California Health Sciences University, USA
Title: Targeted drug delivery in cancer with multifunctional nanoparticles
Muhammad Delwar Hussain is Professor of Pharmaceutics, California Health Sciences University. He received his Ph.D. from University of Alberta, Canada. His research focuses on drug delivery, nanomedicine, pharmacokinetics and cancer therapeutics. He has more than 100 publications, and several federal, foundation and industrial grants. His work in pharmaceutical industries led to marketed products such as Eligard® for prostate cancer. He is invited speaker for scientifi c meetings. He is associate editor and editorial board member of several journals. He has served as United States Pharmacopeia (USP) as expert committee member. He is currently the Chair-elect of Pharmaceutics Section, American Association of Colleges of Pharmacy (AACP).

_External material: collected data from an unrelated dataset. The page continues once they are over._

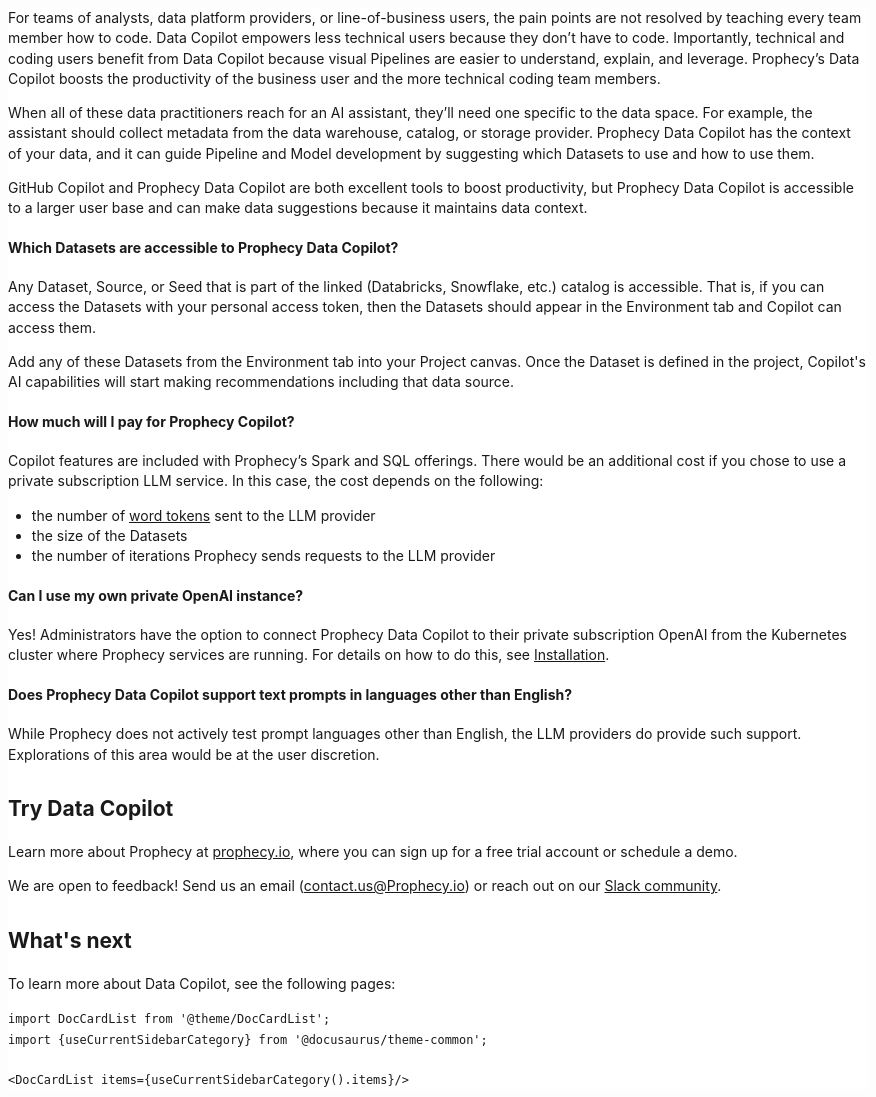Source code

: For teams of analysts, data platform providers, or line-of-business users, the pain points are not resolved by teaching every team member how to code. Data Copilot empowers less technical users because they don’t have to code. Importantly, technical and coding users benefit from Data Copilot because visual Pipelines are easier to understand, explain, and leverage. Prophecy’s Data Copilot boosts the productivity of the business user and the more technical coding team members.

When all of these data practitioners reach for an AI assistant, they’ll need one specific to the data space. For example, the assistant should collect metadata from the data warehouse, catalog, or storage provider. Prophecy Data Copilot has the context of your data, and it can guide Pipeline and Model development by suggesting which Datasets to use and how to use them.

GitHub Copilot and Prophecy Data Copilot are both excellent tools to boost productivity, but Prophecy Data Copilot is accessible to a larger user base and can make data suggestions because it maintains data context.

#### Which Datasets are accessible to Prophecy Data Copilot?

Any Dataset, Source, or Seed that is part of the linked (Databricks, Snowflake, etc.) catalog is accessible. That is, if you can access the Datasets with your personal access token, then the Datasets should appear in the Environment tab and Copilot can access them.

Add any of these Datasets from the Environment tab into your Project canvas. Once the Dataset is defined in the project, Copilot's AI capabilities will start making recommendations including that data source.

#### How much will I pay for Prophecy Copilot?

Copilot features are included with Prophecy’s Spark and SQL offerings. There would be an additional cost if you chose to use a private subscription LLM service. In this case, the cost depends on the following:

- the number of [word tokens](https://help.openai.com/en/articles/4936856-what-are-tokens-and-how-to-count-them) sent to the LLM provider
- the size of the Datasets
- the number of iterations Prophecy sends requests to the LLM provider

#### Can I use my own private OpenAI instance?

Yes! Administrators have the option to connect Prophecy Data Copilot to their private subscription OpenAI from the Kubernetes cluster where Prophecy services are running. For details on how to do this, see [Installation](/concepts/copilot/enable-data-copilot#installation).

#### Does Prophecy Data Copilot support text prompts in languages other than English?

While Prophecy does not actively test prompt languages other than English, the LLM providers do provide such support. Explorations of this area would be at the user discretion.

## Try Data Copilot

Learn more about Prophecy at [prophecy.io](https://www.prophecy.io/), where you can sign up for a free trial account or schedule a demo.

We are open to feedback! Send us an email (contact.us@Prophecy.io) or reach out on our [Slack community](https://join.slack.com/t/prophecy-io-support/shared_invite/zt-moq3xzoj-~5MSJ6WPnZfz7bwsqWi8tQ).

## What's next

To learn more about Data Copilot, see the following pages:

```mdx-code-block
import DocCardList from '@theme/DocCardList';
import {useCurrentSidebarCategory} from '@docusaurus/theme-common';

<DocCardList items={useCurrentSidebarCategory().items}/>
```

Nanoparticle based drug delivery is attracting growing interest with several drug products on the market. Advantages of nanoparticles (NPs) include improved solubility and stability, sustained release, increased accumulation in cancer cells, decreased side effects, combination therapy for synergistic effect or reversal of multi-drug resistance, and theranostic use. Our objective is to design suitable drug delivery systems which can deliver anticancer drugs specifically to the cancer cells in sufficient concentrationand avoid the side-effects of anticancer drugs. We have developed few NPs systems in our laboratory for drug delivery in cancer such as targeted polymeric NPs, p-glycoprotein inhibiting micelles and platelet-shaped inorganic layered zirconium phosphate (ZrP) NPs. The targeted biodegradable polymeric NPs were used to deliver 17-allylamino-17- demethoxy geldanamycin (17-AAG), an inhibitor of heat shock protein 90 (HSP90). Poor water solubility, short half-life and hepatotoxicity effected its clinical use. The micelles were used for delivery of 17-AAG and other agents. The targeted NPs and micelles showed higher intracellular uptake and increased cytotoxicity in sensitive and multidrug resistant cancer cells. The platelet-shaped ZrP NPs are capable of intercalating a high load (35% w/w) of the model anti-cancer drug, doxorubicin (DOX) into their layered structures and sustained the release of DOX for two weeks. DOX loaded ZrP NPs showed higher cellular uptake and increased cytotoxicity in sensitive and metastatic breast cancer cells. These multifunctional nanoparticle systems, due to their biocompatibility, targeting ability, high drug loading and controlled release behavior, might be developed as drug delivery system for advanced cancer therapy.